> **Texto proporcionado**
Por fortuna, siempre han surgido voces contestatarias que, como Cabezón, rechazaron la imposición dogmática del “buen gusto” cortés y abogaron por la libertad creativa, al precio de su propio ostracismo. Contrario a la mecanización del ejecutante, Cabezón demabanda prestar mayor atención a la ornamentación y al detalle, pues lo que hace atractiva la escucha musical no es la uniformidad del estilo, sino la diversidad. Como bien dice Quantz en el prefacio de su método de flauta de 1752: “Si fuese posible que todos los músicos tocasen o cantasen con igual energía y con el mismo gusto, se perdería, a falta de variedad, la mayor parte del placer de la música”.
Un ejemplo de licencia en una de las piezas del disco es la que glosa la parábola bíblica de Susana y los viejos, representada aquí por dos partes instrumentales en perpetua tensión, enfrentadas entre sí por el objeto de deseo que supone la joven. La lujuria de aquéllas, que se formaliza con apuntes agresivos, contrastan con la serena pureza de la línea musical que habla por boca de la protagonista. Sin duda, este comentario hecho música habría sido tildado de vicio en su momento, pero bien es verdad que dota de mayor significación al cuadro original. no hay que olvidar que la música es un trabajo de equipo que no termina con la obra editada, sino que trasciende más allá durante la experiencia de su escucha. No obstante, el mito de la originalidad ignora este aspecto, causa principal del menosprecio que durante siglos condenó a Cabezón al olvido.

> **Registros**

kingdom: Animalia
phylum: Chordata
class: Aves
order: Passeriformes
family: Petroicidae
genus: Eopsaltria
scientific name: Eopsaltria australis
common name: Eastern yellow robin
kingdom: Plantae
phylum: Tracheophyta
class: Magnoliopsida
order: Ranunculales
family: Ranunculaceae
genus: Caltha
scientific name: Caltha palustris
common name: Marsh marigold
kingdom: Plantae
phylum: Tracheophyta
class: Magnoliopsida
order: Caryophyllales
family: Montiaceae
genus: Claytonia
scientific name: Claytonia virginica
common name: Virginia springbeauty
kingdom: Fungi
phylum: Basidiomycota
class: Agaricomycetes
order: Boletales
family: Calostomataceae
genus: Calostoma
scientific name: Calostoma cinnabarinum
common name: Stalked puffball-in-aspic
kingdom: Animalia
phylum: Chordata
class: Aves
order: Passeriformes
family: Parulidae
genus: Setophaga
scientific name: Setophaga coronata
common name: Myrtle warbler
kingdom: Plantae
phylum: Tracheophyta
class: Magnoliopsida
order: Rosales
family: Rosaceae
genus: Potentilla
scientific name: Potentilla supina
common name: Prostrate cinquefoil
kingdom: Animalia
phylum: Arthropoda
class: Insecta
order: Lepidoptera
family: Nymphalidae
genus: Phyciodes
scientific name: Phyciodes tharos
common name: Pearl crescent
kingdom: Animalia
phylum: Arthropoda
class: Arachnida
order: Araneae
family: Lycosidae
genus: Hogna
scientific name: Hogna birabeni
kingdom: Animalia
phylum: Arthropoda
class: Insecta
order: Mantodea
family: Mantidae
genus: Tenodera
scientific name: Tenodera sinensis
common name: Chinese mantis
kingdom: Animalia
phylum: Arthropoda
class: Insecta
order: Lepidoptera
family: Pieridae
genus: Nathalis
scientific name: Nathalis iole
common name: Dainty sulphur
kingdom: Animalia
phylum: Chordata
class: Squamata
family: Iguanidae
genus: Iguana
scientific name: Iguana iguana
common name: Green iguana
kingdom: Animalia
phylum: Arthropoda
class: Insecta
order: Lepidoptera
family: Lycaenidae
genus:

> **Lo que se pide**
Reproduce completo el texto sobre Cabezón, sin cambiar nada. Los registros no hacen falta para resolver esto.

> **Solución**
Por fortuna, siempre han surgido voces contestatarias que, como Cabezón, rechazaron la imposición dogmática del “buen gusto” cortés y abogaron por la libertad creativa, al precio de su propio ostracismo. Contrario a la mecanización del ejecutante, Cabezón demabanda prestar mayor atención a la ornamentación y al detalle, pues lo que hace atractiva la escucha musical no es la uniformidad del estilo, sino la diversidad. Como bien dice Quantz en el prefacio de su método de flauta de 1752: “Si fuese posible que todos los músicos tocasen o cantasen con igual energía y con el mismo gusto, se perdería, a falta de variedad, la mayor parte del placer de la música”.
Un ejemplo de licencia en una de las piezas del disco es la que glosa la parábola bíblica de Susana y los viejos, representada aquí por dos partes instrumentales en perpetua tensión, enfrentadas entre sí por el objeto de deseo que supone la joven. La lujuria de aquéllas, que se formaliza con apuntes agresivos, contrastan con la serena pureza de la línea musical que habla por boca de la protagonista. Sin duda, este comentario hecho música habría sido tildado de vicio en su momento, pero bien es verdad que dota de mayor significación al cuadro original. no hay que olvidar que la música es un trabajo de equipo que no termina con la obra editada, sino que trasciende más allá durante la experiencia de su escucha. No obstante, el mito de la originalidad ignora este aspecto, causa principal del menosprecio que durante siglos condenó a Cabezón al olvido.